The Global Spine Care Initiative (GSCI) was convened by World Spine Care (WSC), a charity, founded by Joan and Scott Haldeman in 2008. With the support of an international team of dedicated like-minded clinicians and researchers, WSC has established spine care programs in four underserved communities in low- and middle-income countries. Over 50 volunteers have donated their time and expertise from 6 weeks to 1 year providing care and establishing public education programs for people who have minimal or no access to spine care. The mission of WSC is “to improve lives in underserved communities through sustainable, integrated, evidence-based, spine care”.

In order to achieve this goal, WSC convened the Global Spine Care Initiative. The principle investigators of the GSCI included Scott Haldeman, Margareta Nordin, Roger Chou, Pierre Côté and Eric Hurwitz. These investigators assembled a worldwide multidisciplinary team from all continents (except Antarctica) to review the literature on spine care from low- and middle-income countries and beyond. This was followed by a consensus process that included 68 spine care researchers and clinicians from 24 countries. The proceedings of the GSCI are now published as a focus issue of the European Spine Journal as 15 articles. Eight of the articles are literature reviews to determine the extent of the problem and which evidence-based interventions should reasonably be included in an evidence-based spine care pathway. There are five consensus papers to develop an implementable model of care. The report of the GSCI includes a methodology paper outlining qualifications, potential biases and conflicts of the participants and an executive summary.

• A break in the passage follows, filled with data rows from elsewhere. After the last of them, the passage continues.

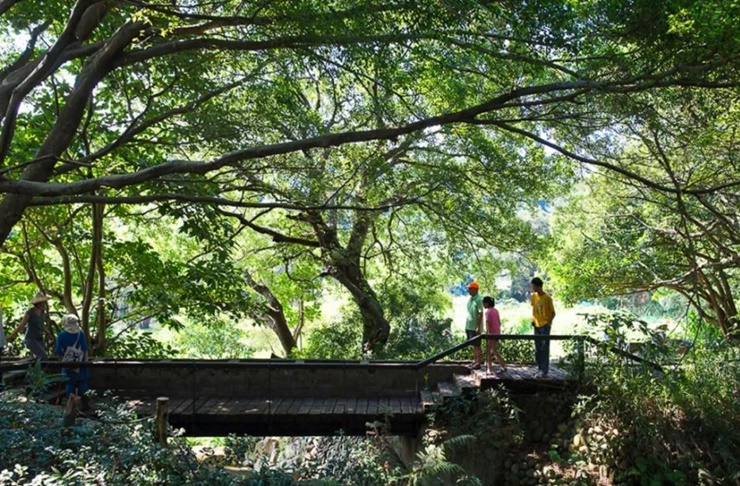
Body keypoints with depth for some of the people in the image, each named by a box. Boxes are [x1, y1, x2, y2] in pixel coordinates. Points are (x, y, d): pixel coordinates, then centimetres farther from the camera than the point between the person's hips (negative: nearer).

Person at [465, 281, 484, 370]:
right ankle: (475, 361, 21)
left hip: (475, 327, -8)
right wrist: (466, 326, 17)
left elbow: (480, 314, -18)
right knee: (473, 345, 13)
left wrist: (478, 327, -20)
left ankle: (478, 363, 4)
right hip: (469, 326, 8)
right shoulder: (470, 299, 11)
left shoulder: (478, 300, -15)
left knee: (477, 345, -2)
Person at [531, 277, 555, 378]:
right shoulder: (534, 296, 4)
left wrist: (548, 323, -15)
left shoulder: (547, 298, -13)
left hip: (545, 326, -6)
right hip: (537, 326, 6)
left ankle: (544, 371, 0)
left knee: (544, 349, -4)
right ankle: (540, 369, 20)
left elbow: (553, 313, -7)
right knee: (537, 349, 10)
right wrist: (533, 319, 6)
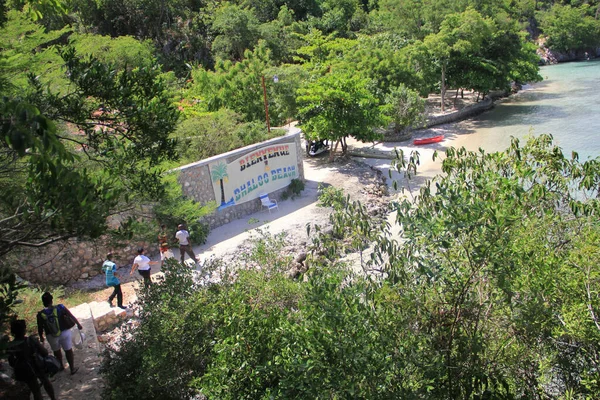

The authors recommend that spine care should include community-based and self-care, primary spine care, secondary spine care and tertiary spine care and focus on the prevention of all forms of spinal disorders and the reduction in spine-related disability. The authors developed a new classification of spinal disorders, a care pathway for all patients who would present to a spine clinic, a description of the resources necessary to implement a spine management program and the steps necessary to implement a model of care that includes a prevention strategy for disability.

The European Spine Journal (ESJ) Editorial Board was very interested to promote and distribute this knowledge to clinicians, politicians, providers, insurance companies and others in low- and middle-income countries. The ESJ recognized that WSC is a charity and has limited resources and therefore agreed to reduce the cost of the publication after discussion with its publishing company, Springer. ESJ was also able to provide a discount for open-access publication of four consensus articles and the Executive Summary so that these articles could be easily accessed by policy makers and clinicians in low- and middle-income communities. The ESJ Editorial Board agrees that the development of a model of spine care that can be implemented and easily translated and taught is important in low- and middle-income countries if there is any possibility of reducing the impact of spine-related disability.

The GSCI articles represent work that took almost 4 years to complete and required multiple revisions to be acceptable to the diffuse panel that made up the GSCI, to ensure that the articles were based on the evidence and were clear enough to allow for easy comprehension by readers. Spinal disorders and especially low back and neck pain are the most prevalent disorders leading to disability globally and are recognized by the WHO as the number 1 non-communicable disease in the world. This is true for low- and middle-income countries, but also true for high-income countries when expressed as DALYs. This fact was supported at the last WHO World Health Assembly in May 2018 when the WHO created the Global Rehabilitation Alliance. WSC is one of the founding members of this alliance.

The ESJ is committed to advancing evidence-based spine care in LMICs. To this end, a number of members of the ESJ Editorial Board participated, as speakers, at the WSC Third Botswana Spine Care Conference on “Creating a country wide program for the prevention of spine disability” held in Gaborone Botswana in May 2018. In addition, the ESJ Editorial Board agreed to be a sponsor for this conference where more than 300 participants from sub-Sahara countries attended the presentations.

ESJ is committed to promoting evidence-based care throughout the world and is proud to have collaborated with the international and interdisciplinary GSCI participants to advance best evidence spine care. The ESJ hopes that this initiative will lead to further academic discussion on how to improve care for spinal disorders in LMICs and encourages further studies addressing this. It is needed.